### Extrait fourni
L’espace vente proposait un choix assez large de goodies en rapport avec le cinéma. Des DVD et Blu-rays bien sûr, dont L’attaque des crabes géants disposant toujours de l’étiquette jaune Noze à 99 centimes et que l’on tentait de me vendre à 5 € (bien tenté, mais je vois que l’on a les mêmes fournisseurs cher ami vendeur). Une multitude d’affiches de films officielles particulièrement bien protégées sous plastique, et bien entendu tout un tas de figurines attrape poussière qui fait le bonheur des collectionneurs.

Les artistes placés en face des boutiques peuvent présenter leurs nouveaux ouvrages pour les auteurs, tandis que les illustrateurs peuvent afficher leurs créations de façon à attirer le chaland. Il est, en effet, plus difficile de mettre en avant visuellement un roman qu’une illustration, il faut donc tendre l’oreille et écouter les discussions pour découvrir la nouvelle pépite à lire au coin du feu.

Les expositions aux étages sont assez peu fréquentées malgré de très belles propositions. La sélection photographique présentée dans la médiathèque affichait des clichés magnifiques qui s’accordaient parfaitement au thème du festival. Tandis que celles sur les dessins au premier étage était quasiment exempte de visiteurs, sans doute à cause de l’odeur particulièrement nauséabonde qui régnait à cet étage.

Les quelques autres expositions prenant place à d’autres lieux de la ville souffraient malheureusement d’horaires complètement faux sur le site et la documentation du festival (au fait, je vous ai dit que leur communication était toute naze ?).

### Extraits du listing

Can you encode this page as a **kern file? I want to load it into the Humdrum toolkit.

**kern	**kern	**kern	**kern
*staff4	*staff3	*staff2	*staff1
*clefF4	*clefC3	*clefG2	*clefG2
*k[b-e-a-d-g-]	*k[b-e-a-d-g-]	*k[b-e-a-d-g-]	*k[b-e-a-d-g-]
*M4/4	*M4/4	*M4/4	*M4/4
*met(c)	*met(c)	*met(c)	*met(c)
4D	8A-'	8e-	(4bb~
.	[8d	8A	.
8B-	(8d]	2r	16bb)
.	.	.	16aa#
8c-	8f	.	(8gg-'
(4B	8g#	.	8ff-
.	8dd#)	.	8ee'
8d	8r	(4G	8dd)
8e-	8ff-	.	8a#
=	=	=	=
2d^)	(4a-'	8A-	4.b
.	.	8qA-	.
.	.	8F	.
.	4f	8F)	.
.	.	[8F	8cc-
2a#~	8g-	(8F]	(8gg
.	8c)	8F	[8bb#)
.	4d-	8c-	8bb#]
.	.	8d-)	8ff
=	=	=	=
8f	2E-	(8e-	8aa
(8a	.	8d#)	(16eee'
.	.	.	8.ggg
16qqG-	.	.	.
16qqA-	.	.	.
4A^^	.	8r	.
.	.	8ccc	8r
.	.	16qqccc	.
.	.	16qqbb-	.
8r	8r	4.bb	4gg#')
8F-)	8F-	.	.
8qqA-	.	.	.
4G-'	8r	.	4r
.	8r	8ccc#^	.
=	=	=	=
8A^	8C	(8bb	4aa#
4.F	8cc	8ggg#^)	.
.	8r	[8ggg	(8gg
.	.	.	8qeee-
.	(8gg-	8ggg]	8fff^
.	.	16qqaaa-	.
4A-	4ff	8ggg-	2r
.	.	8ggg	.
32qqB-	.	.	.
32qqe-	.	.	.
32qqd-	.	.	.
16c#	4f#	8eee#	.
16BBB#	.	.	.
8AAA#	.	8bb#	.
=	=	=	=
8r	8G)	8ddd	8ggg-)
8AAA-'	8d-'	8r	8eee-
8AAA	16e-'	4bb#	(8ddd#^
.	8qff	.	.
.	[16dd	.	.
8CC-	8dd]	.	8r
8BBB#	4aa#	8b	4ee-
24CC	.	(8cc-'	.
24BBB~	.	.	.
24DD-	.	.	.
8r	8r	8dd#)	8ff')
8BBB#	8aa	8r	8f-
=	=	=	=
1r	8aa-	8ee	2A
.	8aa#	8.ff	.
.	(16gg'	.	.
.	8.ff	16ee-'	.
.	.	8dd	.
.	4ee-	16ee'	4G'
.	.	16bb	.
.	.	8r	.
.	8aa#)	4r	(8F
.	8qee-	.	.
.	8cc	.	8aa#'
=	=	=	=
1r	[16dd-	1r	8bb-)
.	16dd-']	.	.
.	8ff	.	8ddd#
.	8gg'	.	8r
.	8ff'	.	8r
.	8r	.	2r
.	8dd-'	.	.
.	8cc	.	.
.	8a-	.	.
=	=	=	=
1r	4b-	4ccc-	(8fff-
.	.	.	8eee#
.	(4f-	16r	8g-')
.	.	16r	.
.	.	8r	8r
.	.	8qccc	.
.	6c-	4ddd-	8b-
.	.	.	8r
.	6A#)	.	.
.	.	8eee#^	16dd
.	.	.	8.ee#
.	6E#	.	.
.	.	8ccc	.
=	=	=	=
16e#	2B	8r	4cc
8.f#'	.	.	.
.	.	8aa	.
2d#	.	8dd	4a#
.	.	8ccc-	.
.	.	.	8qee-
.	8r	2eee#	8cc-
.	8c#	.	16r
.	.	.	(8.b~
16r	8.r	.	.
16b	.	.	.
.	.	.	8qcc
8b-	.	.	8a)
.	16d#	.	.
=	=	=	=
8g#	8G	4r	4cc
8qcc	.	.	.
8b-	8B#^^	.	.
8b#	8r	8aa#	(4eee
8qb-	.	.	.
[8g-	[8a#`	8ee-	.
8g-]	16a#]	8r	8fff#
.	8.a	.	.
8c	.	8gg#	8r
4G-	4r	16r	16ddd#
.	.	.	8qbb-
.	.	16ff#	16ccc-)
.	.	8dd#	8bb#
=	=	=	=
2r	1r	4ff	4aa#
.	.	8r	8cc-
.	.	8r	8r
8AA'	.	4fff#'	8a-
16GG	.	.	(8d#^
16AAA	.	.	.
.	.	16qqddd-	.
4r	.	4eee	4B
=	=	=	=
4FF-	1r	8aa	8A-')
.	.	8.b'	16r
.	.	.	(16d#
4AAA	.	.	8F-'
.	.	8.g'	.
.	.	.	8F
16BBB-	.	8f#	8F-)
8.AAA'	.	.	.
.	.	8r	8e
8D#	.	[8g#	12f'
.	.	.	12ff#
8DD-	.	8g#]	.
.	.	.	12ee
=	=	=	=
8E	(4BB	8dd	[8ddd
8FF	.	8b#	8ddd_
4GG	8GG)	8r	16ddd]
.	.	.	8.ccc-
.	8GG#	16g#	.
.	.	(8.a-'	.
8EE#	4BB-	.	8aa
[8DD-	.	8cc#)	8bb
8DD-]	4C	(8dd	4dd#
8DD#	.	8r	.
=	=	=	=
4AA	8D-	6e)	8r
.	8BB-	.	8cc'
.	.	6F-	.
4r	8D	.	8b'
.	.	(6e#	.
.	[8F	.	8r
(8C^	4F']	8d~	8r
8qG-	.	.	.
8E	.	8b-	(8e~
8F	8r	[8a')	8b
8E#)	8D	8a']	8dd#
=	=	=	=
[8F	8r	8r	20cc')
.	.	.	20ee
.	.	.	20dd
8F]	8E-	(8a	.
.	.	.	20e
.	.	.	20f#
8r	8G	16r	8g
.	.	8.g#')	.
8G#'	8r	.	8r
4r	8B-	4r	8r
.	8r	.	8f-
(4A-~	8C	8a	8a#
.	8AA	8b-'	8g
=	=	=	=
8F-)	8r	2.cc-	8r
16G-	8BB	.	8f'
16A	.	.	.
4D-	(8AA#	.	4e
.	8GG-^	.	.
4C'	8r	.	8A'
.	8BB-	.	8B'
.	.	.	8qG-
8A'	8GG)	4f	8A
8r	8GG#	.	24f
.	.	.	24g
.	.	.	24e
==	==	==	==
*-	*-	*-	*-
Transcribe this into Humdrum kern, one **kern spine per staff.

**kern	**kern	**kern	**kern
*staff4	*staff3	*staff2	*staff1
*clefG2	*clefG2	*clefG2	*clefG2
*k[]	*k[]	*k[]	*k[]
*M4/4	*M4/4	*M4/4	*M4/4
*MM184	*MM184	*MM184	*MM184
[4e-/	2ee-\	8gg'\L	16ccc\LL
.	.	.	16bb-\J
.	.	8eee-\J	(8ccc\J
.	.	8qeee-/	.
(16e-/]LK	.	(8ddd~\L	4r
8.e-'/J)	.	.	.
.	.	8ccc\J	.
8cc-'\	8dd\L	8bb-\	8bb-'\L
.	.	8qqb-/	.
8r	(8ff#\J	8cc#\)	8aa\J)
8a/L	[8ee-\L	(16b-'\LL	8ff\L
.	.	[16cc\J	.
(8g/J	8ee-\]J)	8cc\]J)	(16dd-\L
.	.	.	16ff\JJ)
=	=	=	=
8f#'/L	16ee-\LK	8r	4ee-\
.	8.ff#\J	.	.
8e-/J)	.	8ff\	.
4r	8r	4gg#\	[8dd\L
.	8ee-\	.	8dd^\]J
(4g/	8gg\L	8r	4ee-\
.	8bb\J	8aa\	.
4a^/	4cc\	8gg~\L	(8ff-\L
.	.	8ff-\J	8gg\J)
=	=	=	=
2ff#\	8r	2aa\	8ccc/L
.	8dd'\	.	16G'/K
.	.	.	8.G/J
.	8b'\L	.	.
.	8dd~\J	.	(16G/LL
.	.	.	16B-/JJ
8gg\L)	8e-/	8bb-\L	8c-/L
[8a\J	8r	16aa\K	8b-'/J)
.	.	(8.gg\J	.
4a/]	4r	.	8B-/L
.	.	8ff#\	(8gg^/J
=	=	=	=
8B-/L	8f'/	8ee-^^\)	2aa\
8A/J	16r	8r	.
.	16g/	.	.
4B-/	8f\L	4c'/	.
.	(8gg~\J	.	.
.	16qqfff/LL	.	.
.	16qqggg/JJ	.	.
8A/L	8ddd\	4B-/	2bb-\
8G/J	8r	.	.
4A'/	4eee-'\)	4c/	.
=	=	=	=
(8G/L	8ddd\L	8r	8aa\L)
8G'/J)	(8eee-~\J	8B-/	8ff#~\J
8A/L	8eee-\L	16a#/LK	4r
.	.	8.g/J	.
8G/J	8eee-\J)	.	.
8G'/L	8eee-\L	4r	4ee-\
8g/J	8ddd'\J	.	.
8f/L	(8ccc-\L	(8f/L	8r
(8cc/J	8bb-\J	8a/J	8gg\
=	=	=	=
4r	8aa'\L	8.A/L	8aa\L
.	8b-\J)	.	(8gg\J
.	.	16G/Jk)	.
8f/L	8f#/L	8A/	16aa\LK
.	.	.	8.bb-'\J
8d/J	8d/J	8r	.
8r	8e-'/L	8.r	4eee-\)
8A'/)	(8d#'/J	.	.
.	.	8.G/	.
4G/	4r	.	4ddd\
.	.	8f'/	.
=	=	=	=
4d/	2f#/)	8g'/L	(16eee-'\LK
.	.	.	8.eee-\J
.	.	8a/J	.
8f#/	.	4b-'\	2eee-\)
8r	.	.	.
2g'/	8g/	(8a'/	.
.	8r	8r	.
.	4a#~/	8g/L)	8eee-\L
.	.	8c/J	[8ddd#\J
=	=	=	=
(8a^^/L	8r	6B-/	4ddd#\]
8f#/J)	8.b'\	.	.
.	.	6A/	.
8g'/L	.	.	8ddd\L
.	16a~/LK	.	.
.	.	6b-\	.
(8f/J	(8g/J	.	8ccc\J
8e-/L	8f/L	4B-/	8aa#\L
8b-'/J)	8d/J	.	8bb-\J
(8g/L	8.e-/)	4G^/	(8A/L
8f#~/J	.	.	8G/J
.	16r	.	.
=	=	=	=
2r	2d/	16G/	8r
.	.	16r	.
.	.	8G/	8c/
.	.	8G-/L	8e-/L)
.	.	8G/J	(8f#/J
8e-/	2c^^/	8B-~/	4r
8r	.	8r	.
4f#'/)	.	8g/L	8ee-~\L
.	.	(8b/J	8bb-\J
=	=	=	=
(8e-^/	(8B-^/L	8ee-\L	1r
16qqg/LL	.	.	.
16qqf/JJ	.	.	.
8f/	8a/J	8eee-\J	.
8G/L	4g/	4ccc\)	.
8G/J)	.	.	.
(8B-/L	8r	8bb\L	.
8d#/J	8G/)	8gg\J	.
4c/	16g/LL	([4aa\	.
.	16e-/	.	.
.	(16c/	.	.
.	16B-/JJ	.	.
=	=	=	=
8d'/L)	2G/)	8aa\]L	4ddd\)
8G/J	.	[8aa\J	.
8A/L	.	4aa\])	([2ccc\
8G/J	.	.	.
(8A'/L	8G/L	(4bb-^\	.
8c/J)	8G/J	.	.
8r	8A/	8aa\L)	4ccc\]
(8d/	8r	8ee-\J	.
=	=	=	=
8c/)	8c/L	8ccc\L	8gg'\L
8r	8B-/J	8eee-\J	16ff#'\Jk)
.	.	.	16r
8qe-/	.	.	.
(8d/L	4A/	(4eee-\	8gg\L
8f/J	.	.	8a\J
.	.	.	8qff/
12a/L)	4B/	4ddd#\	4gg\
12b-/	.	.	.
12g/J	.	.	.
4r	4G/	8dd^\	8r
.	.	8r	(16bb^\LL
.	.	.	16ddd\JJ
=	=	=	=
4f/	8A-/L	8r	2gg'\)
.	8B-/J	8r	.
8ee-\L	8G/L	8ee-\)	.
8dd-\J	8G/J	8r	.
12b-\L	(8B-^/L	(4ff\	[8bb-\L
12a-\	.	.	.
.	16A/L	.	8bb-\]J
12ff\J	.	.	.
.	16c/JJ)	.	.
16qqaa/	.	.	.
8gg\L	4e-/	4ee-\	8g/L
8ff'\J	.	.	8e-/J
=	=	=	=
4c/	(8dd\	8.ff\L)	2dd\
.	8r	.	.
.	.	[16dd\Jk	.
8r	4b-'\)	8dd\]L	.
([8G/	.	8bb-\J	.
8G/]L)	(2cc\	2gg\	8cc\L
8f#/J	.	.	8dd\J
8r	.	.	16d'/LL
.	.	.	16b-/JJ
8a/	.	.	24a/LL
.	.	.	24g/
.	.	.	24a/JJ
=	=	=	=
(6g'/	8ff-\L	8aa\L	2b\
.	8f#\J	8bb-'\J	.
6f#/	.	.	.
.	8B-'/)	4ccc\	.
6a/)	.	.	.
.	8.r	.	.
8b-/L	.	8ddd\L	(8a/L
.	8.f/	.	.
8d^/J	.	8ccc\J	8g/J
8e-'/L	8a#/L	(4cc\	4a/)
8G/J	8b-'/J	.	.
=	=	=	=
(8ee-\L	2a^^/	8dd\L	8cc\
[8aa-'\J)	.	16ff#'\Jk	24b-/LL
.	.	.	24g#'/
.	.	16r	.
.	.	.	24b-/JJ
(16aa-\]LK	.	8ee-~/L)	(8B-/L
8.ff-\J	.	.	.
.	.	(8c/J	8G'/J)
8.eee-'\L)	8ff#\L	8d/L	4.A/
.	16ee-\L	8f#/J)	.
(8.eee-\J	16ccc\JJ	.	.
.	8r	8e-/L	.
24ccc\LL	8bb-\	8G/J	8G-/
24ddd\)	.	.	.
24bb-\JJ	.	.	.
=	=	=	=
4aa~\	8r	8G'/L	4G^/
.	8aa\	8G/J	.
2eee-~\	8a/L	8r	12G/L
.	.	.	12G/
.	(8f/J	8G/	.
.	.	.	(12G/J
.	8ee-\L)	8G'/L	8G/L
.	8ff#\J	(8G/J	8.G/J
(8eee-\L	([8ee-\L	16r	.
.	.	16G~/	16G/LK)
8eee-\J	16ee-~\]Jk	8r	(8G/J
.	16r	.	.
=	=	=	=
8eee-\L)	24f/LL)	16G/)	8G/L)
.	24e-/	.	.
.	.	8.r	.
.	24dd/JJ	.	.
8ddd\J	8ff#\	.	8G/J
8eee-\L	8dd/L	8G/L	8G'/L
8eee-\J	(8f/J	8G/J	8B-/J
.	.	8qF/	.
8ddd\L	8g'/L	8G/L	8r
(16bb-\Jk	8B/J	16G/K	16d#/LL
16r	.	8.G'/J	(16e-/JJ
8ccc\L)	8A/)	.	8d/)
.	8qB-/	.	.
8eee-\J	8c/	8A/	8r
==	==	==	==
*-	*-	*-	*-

### Court exercice
Rédigez la suite du compte rendu de visite du festival, à partir de sa dernière phrase.

### Réponse attendue
Ainsi, l’exposition à la villa Monplaisir annoncée de 10 h à 18 h était en réalité fermée entre midi et 14 h. Nous avions trouvé un créneau adapté pour nous y rendre entre deux séances, nous sommes finalement repartis un peu déçu de découvrir les vrais horaires sur la porte et de ne pouvoir la visiter.

Constat presque identique pour l’exposition d’animatroniques à la mairie. Affichée ouverte de 13 h à 16 h, nous attendions toujours à 13 h 15 dans ce hall de mairie sentant fort le cigarillo (un espace non-fumeur, il parait). Nous avons par chance pu découvrir celle-ci en repassant un peu plus tard, notre agenda ayant un autre (tout petit) temps disponible. Proposant un univers plus fantastique qu’horrifique, ce petit vent de magie était un vrai plaisir à voir bouger et s’animer.

En bref, plein de belles initiatives malheureusement mal mises en avant par l’organisation et la communication du festival.

Attraction bonus

Vous ne connaissez sans doute pas l’attraction la plus secrète du festival, mais étant un homme généreux, je vais vous la révéler.

Armez-vous d’un bon sandwich et installez-vous confortablement sur le banc juste en face du grand hôtel et SPA. Situé juste en face de l’espace tilleul, c’est à celui-ci que sont logés les invités et qu’y sont invités les journalistes. Mais attention, ne croyez pas que vous êtes placés ici pour apercevoir Hazanavicious et lui crier “Monde de merde !”, non, vous êtes ici pour le spectacle des voituriers.

Toutes les deux minutes, une nouvelle voiture arrive sur cet espace banalisé pour le festival. Les véhicules partenaires (disposant d’un gros autocollant Festival de Gerardmer) peuvent y stationner en attendant leur prochaine mission, tandis que les autres sont durement chassées.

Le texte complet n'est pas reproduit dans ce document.